* [About this task]: Write out the records again with "LITTLE UNION KYOTO" substituted for every "LITTLE UNION TOKYO", changing nothing else. Leave the pictures out of your answer.

Saved data entries
#####

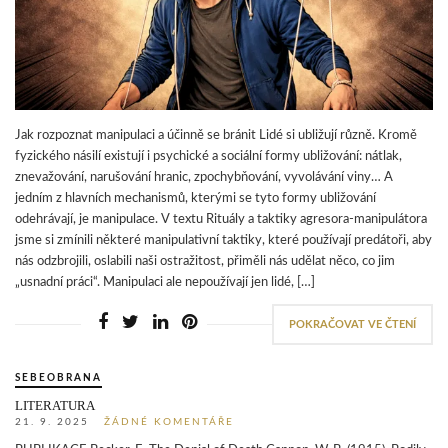
Jak rozpoznat manipulaci a účinně se bránit Lidé si ubližují různě. Kromě
fyzického násilí existují i psychické a sociální formy ubližování: nátlak,
znevažování, narušování hranic, zpochybňování, vyvolávání viny… A
jedním z hlavních mechanismů, kterými se tyto formy ubližování
odehrávají, je manipulace. V textu Rituály a taktiky agresora-manipulátora
jsme si zmínili některé manipulativní taktiky, které používají predátoři, aby
nás odzbrojili, oslabili naši ostražitost, přiměli nás udělat něco, co jim
„usnadní práci“. Manipulaci ale nepoužívají jen lidé, […]
POKRAČOVAT VE ČTENÍ
SEBEOBRANA
LITERATURA
21. 9. 2025
ŽÁDNÉ KOMENTÁŘE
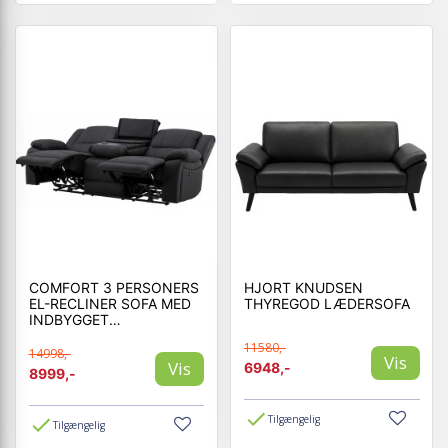
COMFORT 3 PERSONERS
HJORT KNUDSEN
EL-RECLINER SOFA MED
THYREGOD LÆDERSOFA
INDBYGGET
FODSKAMMEL OG
11580,-
KOPHOLDER
14998,-
Vis
Vis
6948,-
8999,-
Tilgængelig
Tilgængelig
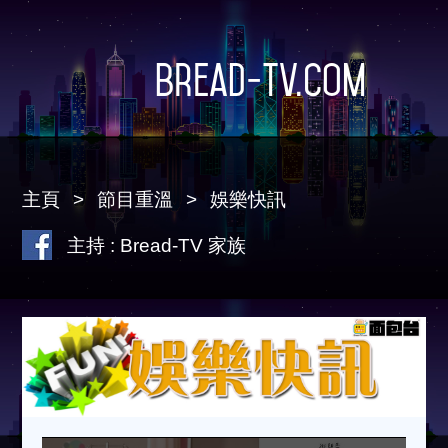
Bread-TV.com
主頁
節目重溫
娛樂快訊
主持 : Bread-TV 家族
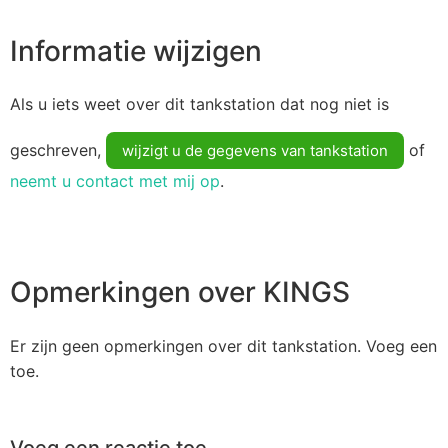
Informatie wijzigen
Als u iets weet over dit tankstation dat nog niet is
geschreven,
of
wijzigt u de gegevens van tankstation
neemt u contact met mij op
.
Opmerkingen over KINGS
Er zijn geen opmerkingen over dit tankstation. Voeg een
toe.
Voeg een reactie toe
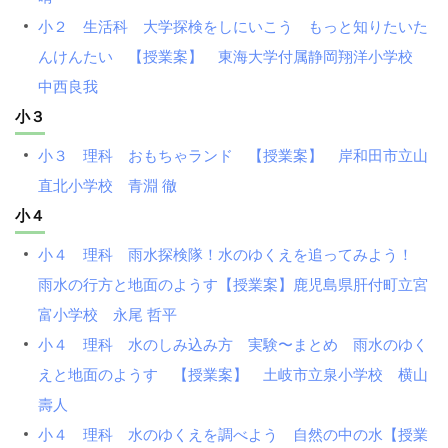
小２ 生活科 大学探検をしにいこう もっと知りたいた
んけんたい 【授業案】 東海大学付属静岡翔洋小学校
中西良我
小３
小３ 理科 おもちゃランド 【授業案】 岸和田市立山
直北小学校 青淵 徹
小４
小４ 理科 雨水探検隊！水のゆくえを追ってみよう！
雨水の行方と地面のようす【授業案】鹿児島県肝付町立宮
富小学校 永尾 哲平
小４ 理科 水のしみ込み方 実験〜まとめ 雨水のゆく
えと地面のようす 【授業案】 土岐市立泉小学校 横山
壽人
小４ 理科 水のゆくえを調べよう 自然の中の水【授業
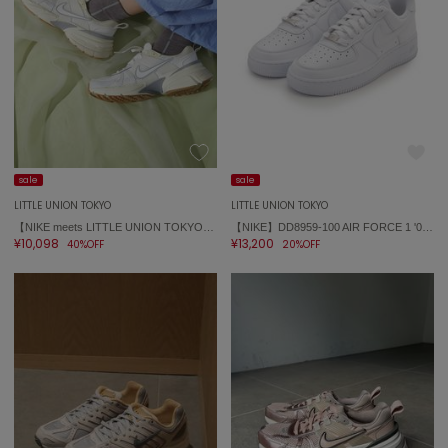
sale
sale
LITTLE UNION TOKYO
LITTLE UNION TOKYO
【NIKE meets LITTLE UNION TOKYO】FD0736-108 ナイキ ウィメンズ V2K RUN
【NIKE】DD8959-100 AIR FORCE 1 '07 ナイキ ウィメンズ エア フォース 1 '07
¥10,098
¥13,200
40%OFF
20%OFF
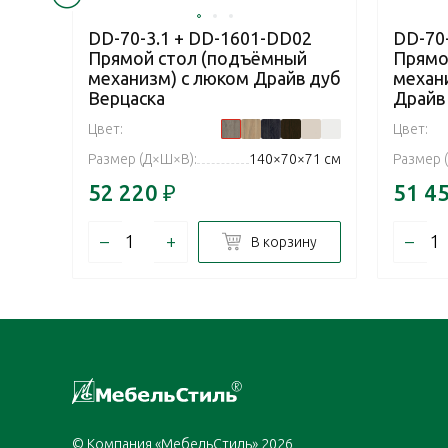
DD-70-3.1 + DD-1601-DD02
DD-70
Прямой стол (подъёмный
Прямо
механизм) с люком Драйв дуб
механ
Верцаска
Драйв
Цвет:
Цвет:
Размер (Д×Ш×В):
140×70×71 см
Размер 
52 220
₽
51 4
–
+
–
В корзину
© Компания «МебельСтиль» 2026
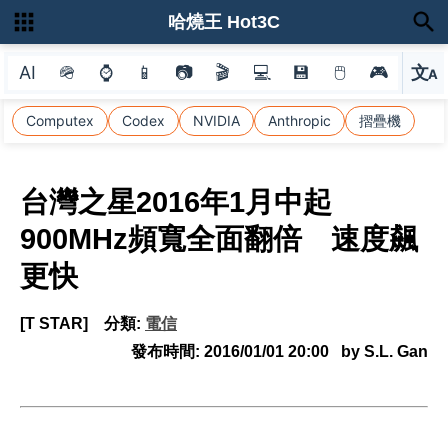
哈燒王 Hot3C
AI
🪖
⌚
📱
📷
🎬
💻
💾
🖱
🎮
文
A
選
Computex
Codex
NVIDIA
Anthropic
摺疊機
台灣之星2016年1月中起
900MHz頻寬全面翻倍 速度飆
更快
[T STAR]
分類:
電信
發布時間:
2016/01/01 20:00
by S.L. Gan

#####

* [Written solution]:
Jak rozpoznat manipulaci a účinně se bránit Lidé si ubližují různě. Kromě
fyzického násilí existují i psychické a sociální formy ubližování: nátlak,
znevažování, narušování hranic, zpochybňování, vyvolávání viny… A
jedním z hlavních mechanismů, kterými se tyto formy ubližování
odehrávají, je manipulace. V textu Rituály a taktiky agresora-manipulátora
jsme si zmínili některé manipulativní taktiky, které používají predátoři, aby
nás odzbrojili, oslabili naši ostražitost, přiměli nás udělat něco, co jim
„usnadní práci“. Manipulaci ale nepoužívají jen lidé, […]
POKRAČOVAT VE ČTENÍ
SEBEOBRANA
LITERATURA
21. 9. 2025
ŽÁDNÉ KOMENTÁŘE
COMFORT 3 PERSONERS
HJORT KNUDSEN
EL-RECLINER SOFA MED
THYREGOD LÆDERSOFA
INDBYGGET
FODSKAMMEL OG
11580,-
KOPHOLDER
14998,-
Vis
Vis
6948,-
8999,-
Tilgængelig
Tilgængelig
Bread-TV.com
主頁
節目重溫
娛樂快訊
主持 : Bread-TV 家族
Informatie wijzigen
Als u iets weet over dit tankstation dat nog niet is
geschreven,
of
wijzigt u de gegevens van tankstation
neemt u contact met mij op
.
Opmerkingen over KINGS
Er zijn geen opmerkingen over dit tankstation. Voeg een
toe.
Voeg een reactie toe
小２ 生活科 大学探検をしにいこう もっと知りたいた
んけんたい 【授業案】 東海大学付属静岡翔洋小学校
中西良我
小３
小３ 理科 おもちゃランド 【授業案】 岸和田市立山
直北小学校 青淵 徹
小４
小４ 理科 雨水探検隊！水のゆくえを追ってみよう！
雨水の行方と地面のようす【授業案】鹿児島県肝付町立宮
富小学校 永尾 哲平
小４ 理科 水のしみ込み方 実験〜まとめ 雨水のゆく
えと地面のようす 【授業案】 土岐市立泉小学校 横山
壽人
小４ 理科 水のゆくえを調べよう 自然の中の水【授業
sale
sale
LITTLE UNION KYOTO
LITTLE UNION KYOTO
【NIKE meets LITTLE UNION KYOTO】FD0736-108 ナイキ ウィメンズ V2K RUN
【NIKE】DD8959-100 AIR FORCE 1 '07 ナイキ ウィメンズ エア フォース 1 '07
¥10,098
¥13,200
40%OFF
20%OFF
DD-70-3.1 + DD-1601-DD02
DD-70
Прямой стол (подъёмный
Прямо
механизм) с люком Драйв дуб
механ
Верцаска
Драйв
Цвет:
Цвет:
Размер (Д×Ш×В):
140×70×71 см
Размер 
52 220
₽
51 4
–
+
–
В корзину
© Компания «МебельСтиль» 2026
哈燒王 Hot3C
AI
🪖
⌚
📱
📷
🎬
💻
💾
🖱
🎮
文
A
選
Computex
Codex
NVIDIA
Anthropic
摺疊機
台灣之星2016年1月中起
900MHz頻寬全面翻倍 速度飆
更快
[T STAR]
分類:
電信
發布時間:
2016/01/01 20:00
by S.L. Gan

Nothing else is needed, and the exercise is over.